MMNETSEA 05-23-2007 03:38 AM

Quote:

Originally Posted by Jackiep (Post 7399)
I have seen quite a few of the foldable bikes but to be honest the ones I have seen look uncomfortable and difficult to ride but I have not looked at what is available in foldables (only West Marine) and perhaps there are some models available that would be more well adult size?

Jackie

Greetings, a quick surf produced plenty of "Bikes to Go"

A selection of bikes that were light, rustless, foldable or separable included

this bunch :-

Alex Moulton's

https://www.alexmoulton.co.uk/frames.asp?id...es&range=ns

---------------------------------

S @ S Machines

https://www.sandsmachine.com/

------------------------------------

Dahon's

https://www.dahon.com/intl/speedprott.htm

-----------------------------------------

Giatex's

https://ridethisbike.com/products/Giatex-BI...olding_bike.htm

--------------------------------------------------------------------

A wander down any marina visited by cruising yachts will reveal the fact that

the development of a bike suitable for cruising has meant that these are now a common accessory .

-----------------------------------------------------------------------------------------------------

As an aside , the mere process of active cruising is itself an energetic pass-time/vocation ; up and down the companion way 20 times a day cannot be unhealthy . Whilst maintaining balance on a passage in moderate seas requires continuous muscle use.

Swagman 05-23-2007 03:41 AM

IMHO unless you own a Megayacht (and therefore could carry a personal trainer to help you out), a full sized bike is not practical on most boats. Simply too big. So not sure the bike to exercise machine add on is suitable either.

Lots of small wheeled folding jobbies around - various grades and prices to match. We've got 'Bike in a Bag' made I guess in China and at lower end of cost range, but very little rust after 3 years.

We swim as often as possible - for me this is best exercise around. Also like to do longer walks - and even of shorted ones it is possible to push yourself. Running of course only takes up space for a pair of trainers on board.

We find upper body exercise comes naturally with boat handling.

Sit ups and press ups worth doing daily.

We also have a loop of think bungy cord to pull apart in various ways.
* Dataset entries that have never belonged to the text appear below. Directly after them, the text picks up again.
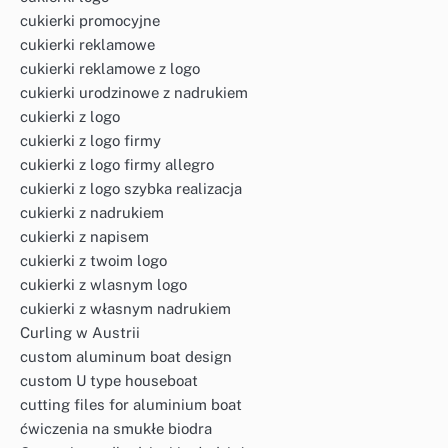
cukierki promocyjne
cukierki reklamowe
cukierki reklamowe z logo
cukierki urodzinowe z nadrukiem
cukierki z logo
cukierki z logo firmy
cukierki z logo firmy allegro
cukierki z logo szybka realizacja
cukierki z nadrukiem
cukierki z napisem
cukierki z twoim logo
cukierki z wlasnym logo
cukierki z własnym nadrukiem
Curling w Austrii
custom aluminum boat design
custom U type houseboat
cutting files for aluminium boat
ćwiczenia na smukłe biodra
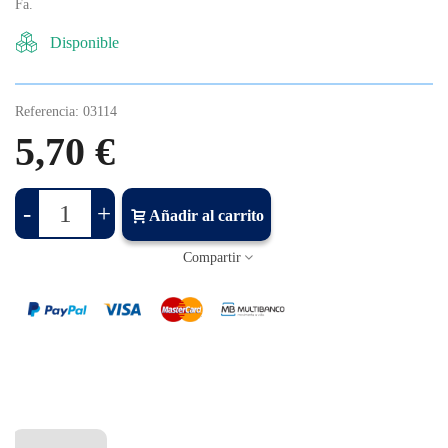
Fa.
Disponible
Referencia:
03114
5,70 €
-
+
Añadir al carrito
Compartir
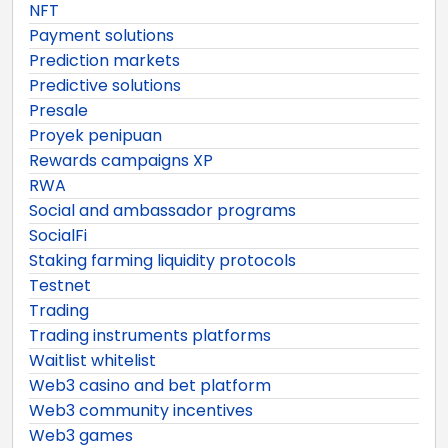
NFT
Payment solutions
Prediction markets
Predictive solutions
Presale
Proyek penipuan
Rewards campaigns XP
RWA
Social and ambassador programs
SocialFi
Staking farming liquidity protocols
Testnet
Trading
Trading instruments platforms
Waitlist whitelist
Web3 casino and bet platform
Web3 community incentives
Web3 games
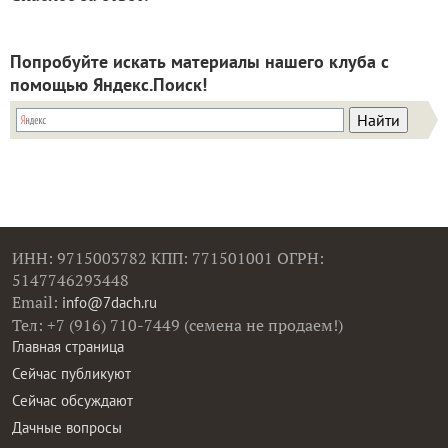
Попробуйте искать материалы нашего клуба с
помощью Яндекс.Поиск!
ИНН: 9715003782 КПП: 771501001 ОГРН:
5147746293448
Email:
info@7dach.ru
Тел: +7 (916) 710-7449 (семена не продаем!)
Главная страница
Сейчас публикуют
Сейчас обсуждают
Дачные вопросы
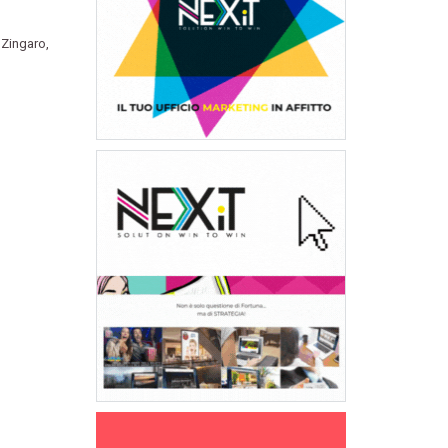
 Zingaro
,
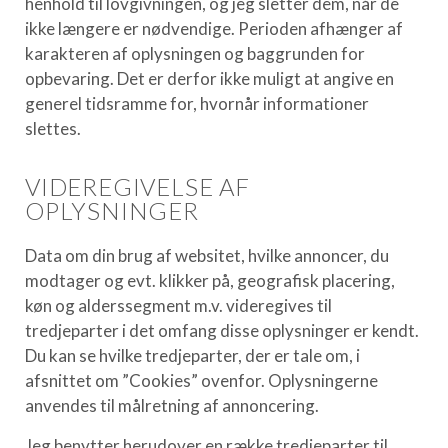
henhold til lovgivningen, og jeg sletter dem, når de
ikke længere er nødvendige. Perioden afhænger af
karakteren af oplysningen og baggrunden for
opbevaring. Det er derfor ikke muligt at angive en
generel tidsramme for, hvornår informationer
slettes.
VIDEREGIVELSE AF
OPLYSNINGER
Data om din brug af websitet, hvilke annoncer, du
modtager og evt. klikker på, geografisk placering,
køn og alderssegment m.v. videregives til
tredjeparter i det omfang disse oplysninger er kendt.
Du kan se hvilke tredjeparter, der er tale om, i
afsnittet om ”Cookies” ovenfor. Oplysningerne
anvendes til målretning af annoncering.
Jeg benytter herudover en række tredjeparter til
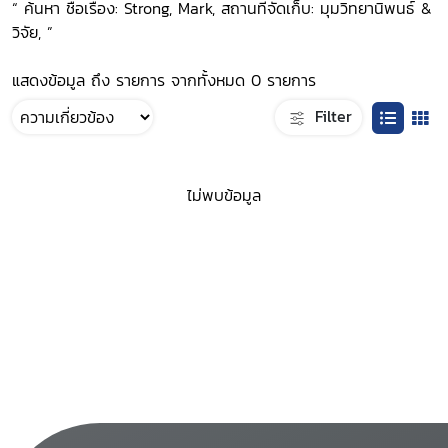
“ ค้นหา ชื่อเรื่อง: Strong, Mark, สถานที่จัดเก็บ: มุมวิทยานิพนธ์ &
วิจัย, ”
แสดงข้อมูล ถึง รายการ จากทั้งหมด 0 รายการ
Filter
ไม่พบข้อมูล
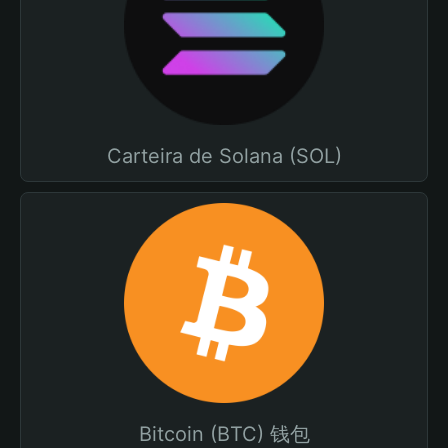
Carteira de Solana (SOL)
Bitcoin (BTC) 钱包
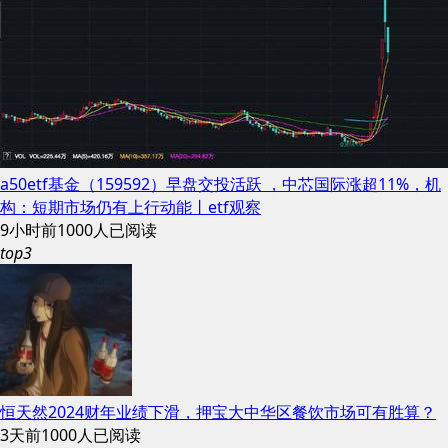
a50etf基金（159592）早盘交投活跃 ，中芯国际涨超11%，机
构：短期市场仍有上行动能丨etf观察
9小时前
1000人已阅读
top3
恒天然2024财年业绩下滑，押宝大中华区餐饮市场可有胜算？
3天前
1000人已阅读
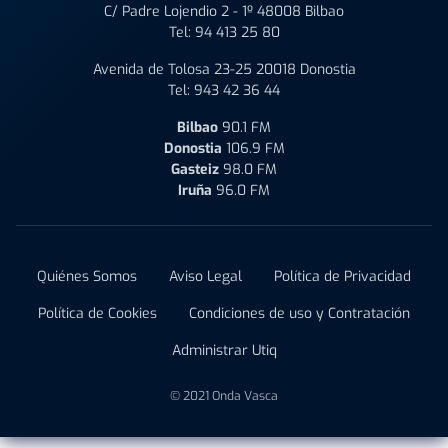
C/ Padre Lojendio 2 - 1º 48008 Bilbao
Tel:
94 413 25 80
Avenida de Tolosa 23-25 20018 Donostia
Tel:
943 42 36 44
Bilbao
90.1 FM
Donostia
106.9 FM
Gasteiz
98.0 FM
Iruña
96.0 FM
Quiénes Somos
Aviso Legal
Política de Privacidad
Política de Cookies
Condiciones de uso y Contratación
Administrar Utiq
© 2021 Onda Vasca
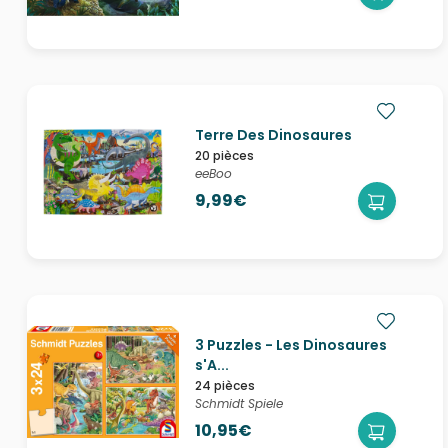
Terre Des Dinosaures
20 pièces
eeBoo
9,99€
3 Puzzles - Les Dinosaures
s'A...
24 pièces
Schmidt Spiele
10,95€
All combined this seems to keep us (relatively) fit for a couple of wrinklies.

Good luck

JOHN

Auzzee 05-23-2007 04:32 AM

I agree with Swagman. Any yacht which can comfortably cater for an athlete on a stationary bike is going to be big! I have an aircraft grade aluminium foldable which is fine. Made in China, and about AU$350, it is quick to fold/unfold, has 5 gears, a good sized luggage rack, 20" wheels and I have no trouble riding it despite being 183cm tall and 100kg.

Most yachts carry very effective rowing machines on the foredeck or in davits. Obviously these can only be used when the yacht is at anchor or tied up in a caravan park, but a quick row can set the old heart a-pumpin'.

David https://www.cruiserlog.com/forums/pub...#>/oz_icon.gif

sailman 05-28-2007 04:49 PM

I have found that after a few years of land food that my body go's into self destruct. After a month at sea your body naturally adjusts to the sea motion and you self exersise without knowing it. I can lose 25 lbs and lose my love handles in three or four weeks of sailing.